The disaster level got here when Susan had simply turned 20. She was mendacity in a crack home, she says, and “I knew right then that if I didn’t get up and get out of there right then, that was all I was ever going to be.” She went to a 12-step program. “I haven’t had a drink or a drug in 22 and a half years.”

But Susan changed her drug habit with a meals habit. “So I stopped doing the drugs and that was great, but I got fat really fast. I gained 40 or 50 pounds almost immediately,” she tells The Doctors.

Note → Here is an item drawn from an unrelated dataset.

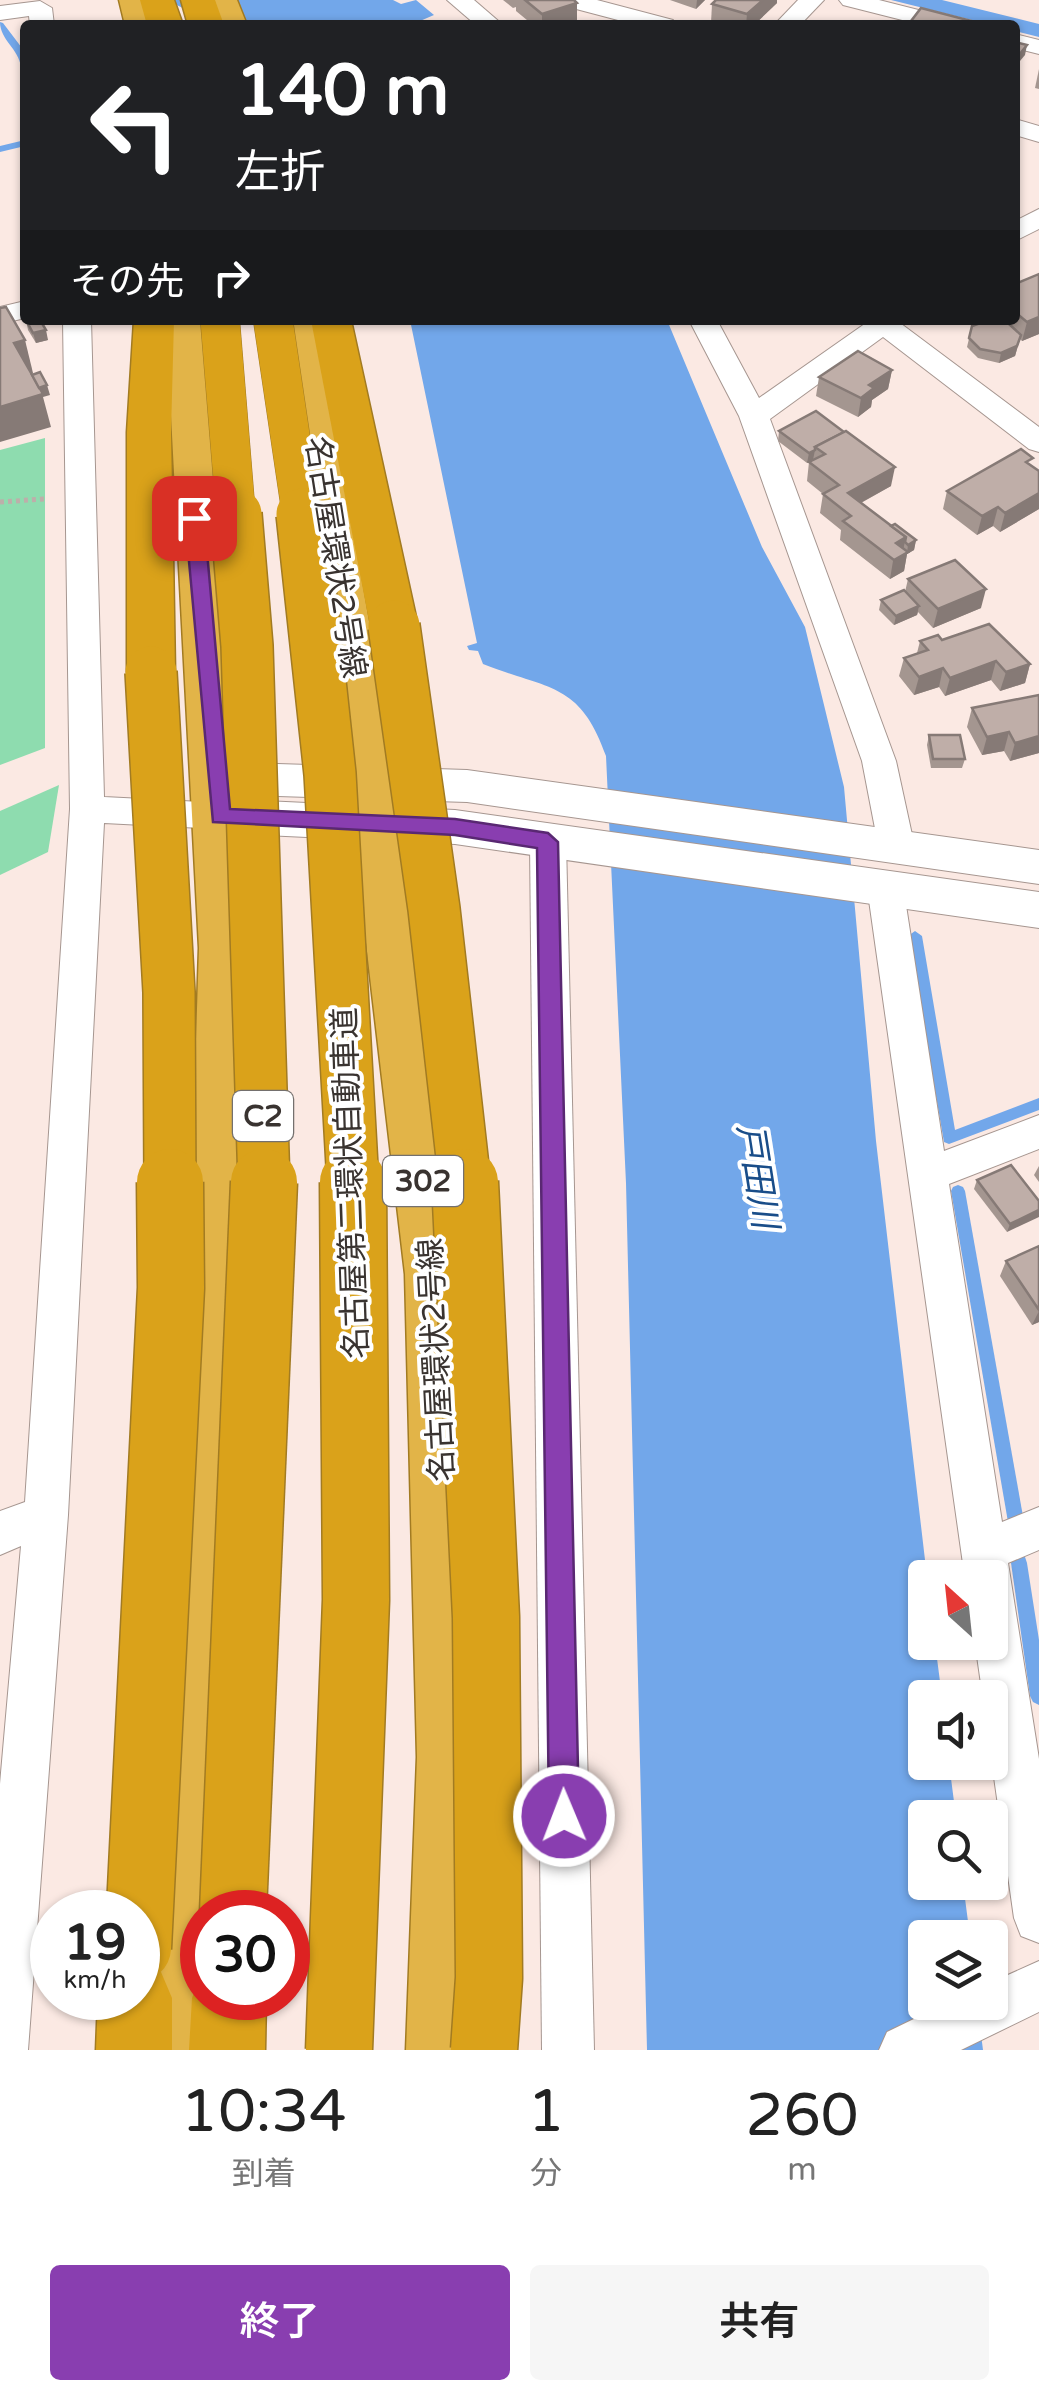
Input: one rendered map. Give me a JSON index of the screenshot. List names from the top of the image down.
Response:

Her binges have been so extreme that she ruptured her abdomen lining. “I knew that if I didn’t tackle my food addiction the way I tackled my drug addiction, I was never going to live the life I was meant to live.”

Watch: How Former Heaviest Man Overcame Food Addiction

Now Susan holds a doctorate in mind and cognitive sciences. “Yeah, I pass for normal now!” she laughs. And she’s written a e-book titled “Bright Line Eating,” about her strategy to dealing with meals habit.

Susan explains that she wants to abstain utterly from sure meals, simply as addicts should go chilly turkey on medicine. “Bright strains are clear, unambiguous boundaries that you simply simply don’t cross. I want a vibrant line for sugar and flour – I don’t eat them, ever, and that’s how I’ve been in a position to keep a slender weight for over 14 years.”

The issues Susan has confronted have an effect on many Americans. If you or somebody you understand is scuffling with habit please name the confidential and free National Helpline at 1-800-662-HELP or visit their website.